P.—Incluso se plantean cerrar los juicios, que no sean públicos. ¿Le parecería oportuna esa medida? En su libro habla sobre el peso del error que un juez puede cometer al dictar sentencia. "El juez se ahorra el tiempo del juicio". ¿Qué le puede ayudar a mantener la calma y, al mismo tiempo, actuar con humanidad?

R.—Sólo una cosa: el oficio. Cuidar el oficio. Es decir, la honestidad profesional de decirte que pese a tus limitaciones, lagunas, inclinaciones y prejuicios, no da igual hacerlo bien o hacerlo mal, huir de la rutina y del cansancio y de la repetición y sentirte tú nuevo en cada caso nuevo.

P.—¿Qué papel desempeña, en su opinión, la conciencia personal del juez en la administración de justicia?
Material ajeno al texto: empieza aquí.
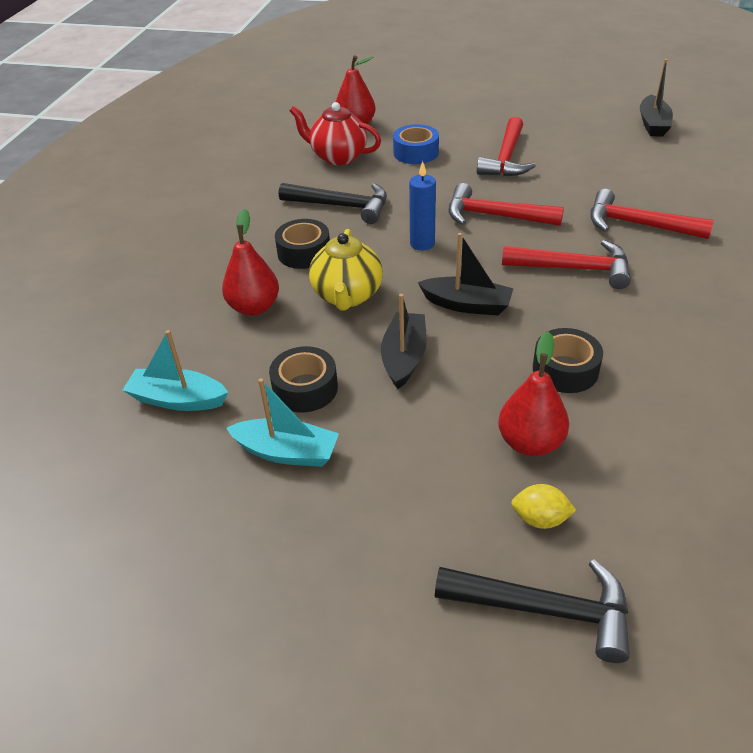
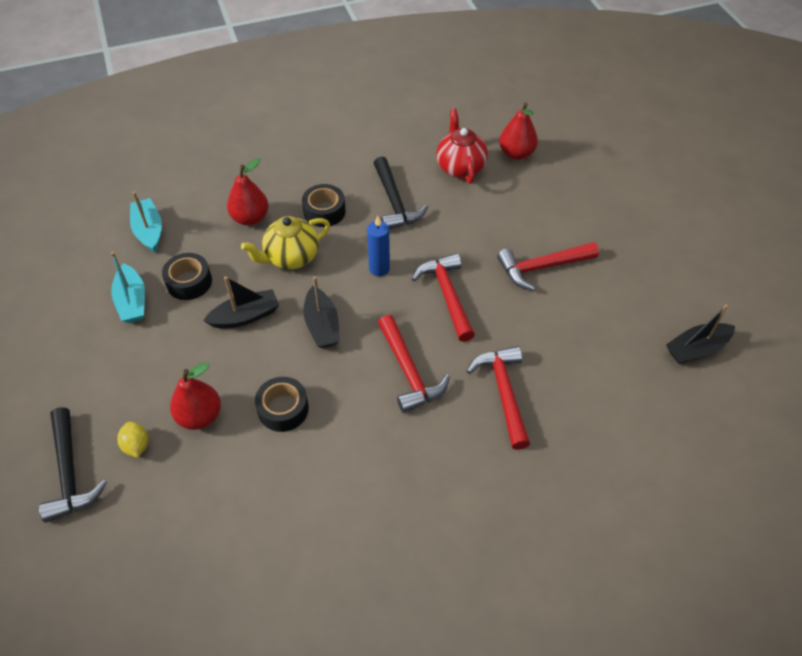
camera: 55 degrees right, 10 degrees up
blue tape [393,124,439,164] -> none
R.—Desempeña un papel más importante del que muchas veces quisiéramos que tuviera. Los jueces no decidimos  según nuestro concepto de justicia, sino que aplicamos reglas y criterios que nos vienen dados (la ley). Pero hay en muchos casos un último tramo de decisión entre alternativas defendibles en el que tienes que valorar, ahora sí, “en conciencia”, cuáles son las consecuencias de decidir en un sentido o en otro, dentro insisto de los que consideras posibles con arreglo a la ley. Y ahí no puedes esconderte. Ni lavarte las manos.

P.—¿Debe la conciencia tener más peso que la letra estricta de la ley?

R.—Nunca la conciencia puede apartar o postergar a la ley aplicable. Pero esto, que parece obvio, no es tan simple. Porque la conciencia puede, y a veces debe, intervenir en la interpretación de la norma, es decir, en encontrar el significado más apropiado para el caso. Y no está señalado con líneas rojas el límite de la interpretación: ¿cuándo estás interpretando, y cuándo, en realidad, estás anteponiendo tu conciencia al mandato legal? Créame que esta pregunta no es fácil de responder, ni siquiera para uno mismo. 

P.—¿Cómo afronta la carga emocional y psicológica tras dictar una sentencia condenatoria, sabiendo que afecta profundamente la vida de una persona?

R.—Eso va en el sueldo. Yo me digo que no está mal “sufrir” algunas condenas. Sin atormentarte ni bloquearte, pero sí sufrirlas. De hecho, si dejas de sufrir tus decisiones al menos de vez en cuando, es que estás envejeciendo.

P.—Califica la lentitud de la justicia como una “tragedia” y la llama un “fracaso”. ¿Qué consecuencias cree que tiene esta demora para la sociedad y para los involucrados en los procesos judiciales?

R.—Es una tragedia porque en la Justicia tenemos lentitud y prisa al mismo tiempo. Es una suma de males. Lentitud, porque el asunto pasa mucho tiempo en el armario, hasta que le llega el turno. Prisa, porque pasa muy poco tiempo encima de tu mesa (porque hay otros esperando). La lentitud es injusta con el ciudadano usuario, la prisa es uno de los principales factores de riesgo de error y de empobrecimiento de la decisión judicial. Entre otras cosas porque provoca atajos. Atascos y atajos. Una tragedia. No perciban como corporativa la reivindicación de más jueces, más funcionarios de Justicia y más recursos. Háganla suya. Las víctimas de la lentitud y de las prisas son ustedes, los ciudadanos. 

P.—¿Cree usted que existe humanidad en el sistema judicial?

R.—A raudales. Todo es, de momento, humano en el sistema judicial, mientras la Inteligencia Artificial no acabe cumpliendo, de facto, funciones decisorias o casi decisorias. No hay nada divino ni sobrehumano en la Justicia como sistema. Por eso es intrínseca y necesariamente falible el sistema judicial. Creo que sobre esto último vamos a pensar y discutir mucho en los tiempos que vienen: ¿estamos culturamente preparados para una Justicia automatizada en la que no hay “alguien” que decide, sino “algo”? Yo creo que no. Yo creo que preferimos culturalmente el oficio humano de decidir, y por tanto asumir el riesgo de error humano (la mano que lanza la piedra) a la justicia anónima, estadística y algorítmica.